Wer diese Tage mit Google Earth
die Welt von oben betrachtete, dem musste ein bräunlicher
Glanz über den deutschen Innenstädten auffallen. Auch unsere
Wissenschaftsredaktion rätselte über die Bedeutung dieses Farbstichs
und wurde erst in dieser Woche durch eine Pressemitteilung des
"Tiefkühlkuriers" aufgeklärt: Es handelt sich um den
den Siegeszug des Fischstäbchens.
Kolonnen
von Fischstäbchen (siehe Bild) also, goldbraun gebräunt,
paradieren unter dem Jubel und der herzlichen Anteilnahme der
Bevölkerung durch deutsche Städte. Sie werden von Bürgermeistern
empfangen, tragen sich in Gästebücher ein und äussern sich besorgt
über den weltweiten Klimawandel.
 Experten
sind sich einig: Die Welt mit Fischstäbchen ist eine bessere.
Obwohl oft hämisch als Stapelfisch abqualifiziert, gelten sie
als fleissig, loyal und lassen sich bei Bedarf in jede politische
Richtung drehen und wenden.

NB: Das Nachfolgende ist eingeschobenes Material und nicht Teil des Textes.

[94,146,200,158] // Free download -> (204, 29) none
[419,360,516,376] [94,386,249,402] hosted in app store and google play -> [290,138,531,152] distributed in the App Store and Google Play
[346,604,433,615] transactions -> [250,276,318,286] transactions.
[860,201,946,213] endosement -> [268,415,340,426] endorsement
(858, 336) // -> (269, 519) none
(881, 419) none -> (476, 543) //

Nachdem die vielfachen Unterbrechungen
der Kühlkette endlich ausgeräumt wurden, steht einer stärkeren
Präsenz von Fischstäbchen nichst mehr im Weg. Laut "Tiefkühlkurier"
ist das "Geheimnis der Erfolgstory" in der Zusammensetzung
zu suchen: Aussen knusprig, innen weich. Das korrespondiert
mit einer zunehmender Nachfrage nach weichen Faktoren in der
Wirtschaft: Teamfähigkeit, Offenheit, Empathie, bei gleichzeitiger
Fähigkeit zur Präzision. Jedes Stäbchen misst genau neun mal
2,6 mal 1,1 Zentimeter. Dieses Mass lässt sich nur mit fettreduzierter
Ernährung und härtester Disziplin aufrechterhalten. Pilates,
Mineralwasser und die Fähigkeit zur Work-Life-Balance sind die
Erfolgsfaktoren.
Allerdings ist nicht alles
so goldbraun, wie es scheint. Laut Pressemitteilung muss der
Fischanteil jedes Stäbchen 65 Prozent betragen. Kritiker
vermuten, dass der Rest auch Bestandteile unserer dunklen Vergangenheit
enthält. Gab es Fischstäbchen in der Waffen-SS oder in der NSDAP?
Gibt es Verbindungen zum internationalen Terrornetzwerk al-Qaida?
Der "Tiefkühlkurier" schweigt dazu. So mehren sich
sich die Stimmen die Aufklärung über die sogenannte Restquote
fordern. Schreiben Sie, lieber Leser, an den "Tiefkühlkurier",
Bonner Strasse 484, 50968 Köln, und verlangen Sie Aufklärung.
Bis dahin essen Sie Hähnchen, Schnecken oder Spinatpizza.